Absolutely, we can respond to requests within days, sometimes hours. As opposed to
IT which might take months just to decide whether or not to do it, and months to a year
to actually accomplish.
QuickBase is the best value when you factor cost, learning curve, quality of output, and scalability.
I personally came to QuickBase as a neophyte. No coding experience, barely any in Excel, I couldn't even spell SQL. There were challenges, but between the QuickBase community and Intuit's staff, I had the support I needed. I found our IT infrastructure (all good people) to be more of an impediment than of assistance. The time to build or maintain apps is completely dependent on the scope of the apps. I've built an app in a day that turns a three day job into a ten minute job. I have built an app that took six months dev time but it has been running for six years without any maintenance beyond adding/deleting users.
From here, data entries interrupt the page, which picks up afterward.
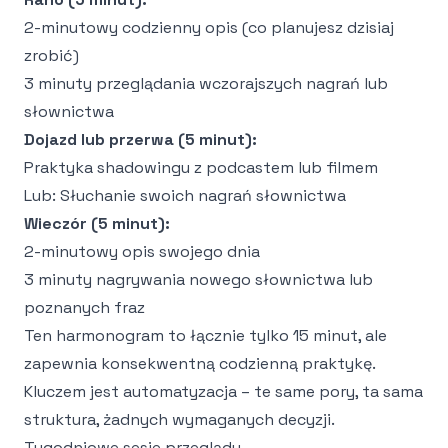
2-minutowy codzienny opis (co planujesz dzisiaj
zrobić)
3 minuty przeglądania wczorajszych nagrań lub
słownictwa
Dojazd lub przerwa (5 minut):
Praktyka shadowingu z podcastem lub filmem
Lub: Słuchanie swoich nagrań słownictwa
Wieczór (5 minut):
2-minutowy opis swojego dnia
3 minuty nagrywania nowego słownictwa lub
poznanych fraz
Ten harmonogram to łącznie tylko 15 minut, ale
zapewnia konsekwentną codzienną praktykę.
Kluczem jest automatyzacja – te same pory, ta sama
struktura, żadnych wymaganych decyzji.
Tygodniowe sesje przeglądu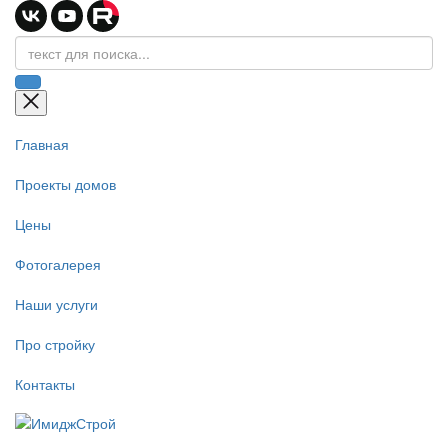
Главная
Проекты домов
Цены
Фотогалерея
Наши услуги
Про стройку
Контакты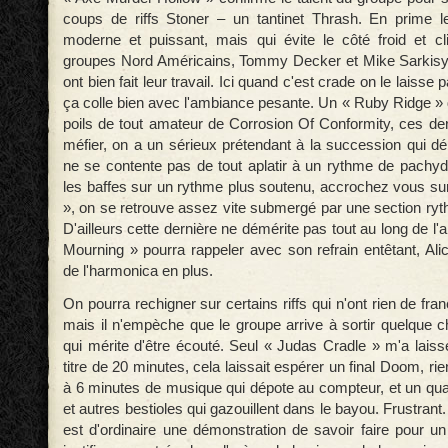
coups de riffs Stoner – un tantinet Thrash. En prime l
moderne et puissant, mais qui évite le côté froid et cl
groupes Nord Américains, Tommy Decker et Mike Sarkis
ont bien fait leur travail. Ici quand c'est crade on le laisse
ça colle bien avec l'ambiance pesante. Un « Ruby Ridge » 
poils de tout amateur de Corrosion Of Conformity, ces der
méfier, on a un sérieux prétendant à la succession qui d
ne se contente pas de tout aplatir à un rythme de pachyde
les baffes sur un rythme plus soutenu, accrochez vous s
», on se retrouve assez vite submergé par une section ryt
D'ailleurs cette dernière ne démérite pas tout au long de l'
Mourning » pourra rappeler avec son refrain entêtant, Ali
de l'harmonica en plus.
On pourra rechigner sur certains riffs qui n'ont rien de fr
mais il n'empèche que le groupe arrive à sortir quelque 
qui mérite d'être écouté. Seul « Judas Cradle » m'a laiss
titre de 20 minutes, cela laissait espérer un final Doom, rien
à 6 minutes de musique qui dépote au compteur, et un quar
et autres bestioles qui gazouillent dans le bayou. Frustran
est d'ordinaire une démonstration de savoir faire pour un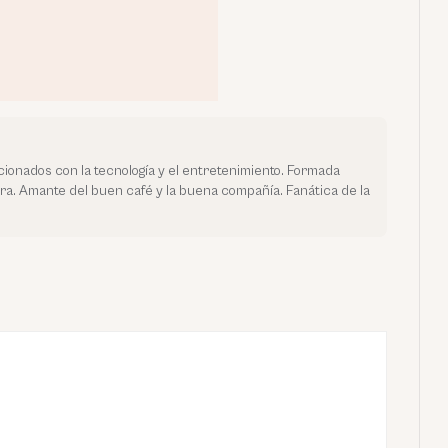
cionados con la tecnología y el entretenimiento. Formada
a. Amante del buen café y la buena compañía. Fanática de la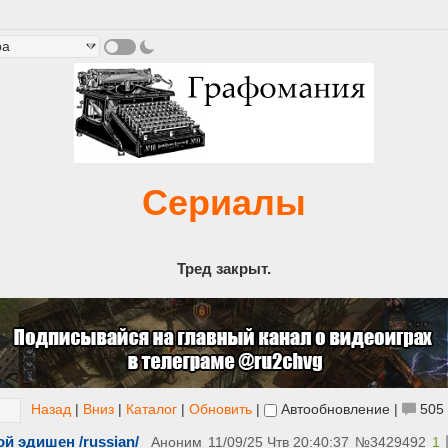
Сериалы
Тред закрыт.
Назад
|
Вниз
|
Каталог
|
Обновить
|
Автообновление
|
505
й эдишен /russian/
Аноним
11/09/25 Чтв 20:40:37
№
3429492
1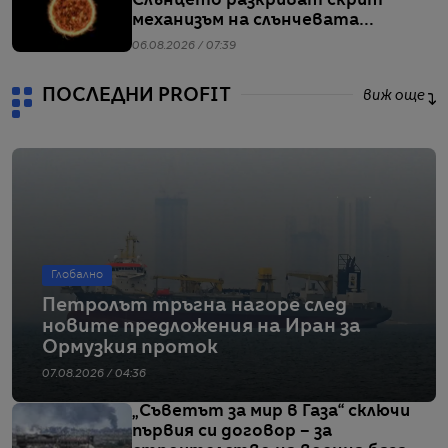
Слънцето разкриват скрит
механизъм на слънчевата
активност
06.08.2026 / 07:39
ПОСЛЕДНИ PROFIT
виж още
Глобално
Петролът тръгна нагоре след
новите предложения на Иран за
Ормузкия проток
07.08.2026 / 04:36
„Съветът за мир в Газа“ сключи
първия си договор – за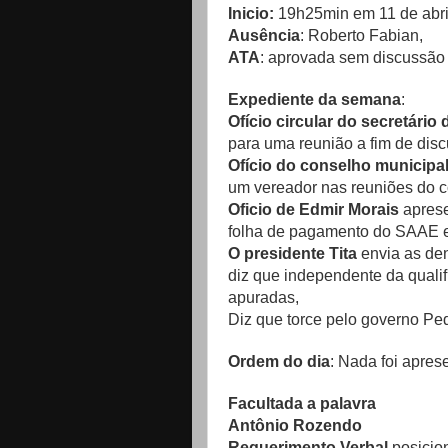
Inicio:
19h25min em 11 de abri
Ausência
: Roberto Fabian,
ATA
: aprovada sem discussão
Expediente da semana
:
Ofício circular do secretário
para uma reunião a fim de disc
Ofício do conselho municipa
um vereador nas reuniões do c
Oficio de Edmir Morais
apres
folha de pagamento do SAAE
O presidente Tita
envia as den
diz que independente da quali
apuradas,
Diz que torce pelo governo Pe
Ordem do dia
: Nada foi apres
Facultada a palavra
Antônio Rozendo
Requerimento Verbal
posicio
  • Building and deploying business applications faster
  • Improving our ability to drive insights from our data
  • Improving collaboration across one or more teams
  • Solving a specific business challenge
  • Building and deploying an application (or multiple applications) that meets our exact needs
We have achieved all of these goals. I'm not saying every app was an unqualified success. We had an anti-QB attitude with some people in the organization. What I have heard many times as they convert to pro-QB is "I didn't realize how much it depends on who builds the apps." The fact that you can do almost anything leads you to want to say yes to everyone. There are best practices and one ignores them at one's own peril. You can't keep building on an app as if it were the Winchester mansion, you must be able to say no, offer other possibilities. I think they call it "people skills".
Despite the fact that "QuickBase is designed to make it easy to update and maintain" if you try hard enough, you can make it difficult. Understand on the front end what kind of changes are likely to take place. Through the development keep change and maintenance in mind. After I built an app with user fields in six different tables, I learned that it's much easier to maintain one user field with a relationship to the other fields. People do tend to come and go. Early on I thought that the more roles you have in an app, the cooler it is. Then along comes a situation that compels you to reset permissions and UIs and you learn that it most cases, less roles are better. The more time you invest in researching and mapping and prior planning, the better your long-term experience will be.
QuikcBase is well suited to data manipulation and dispersion, but not for not for summarization of percentages.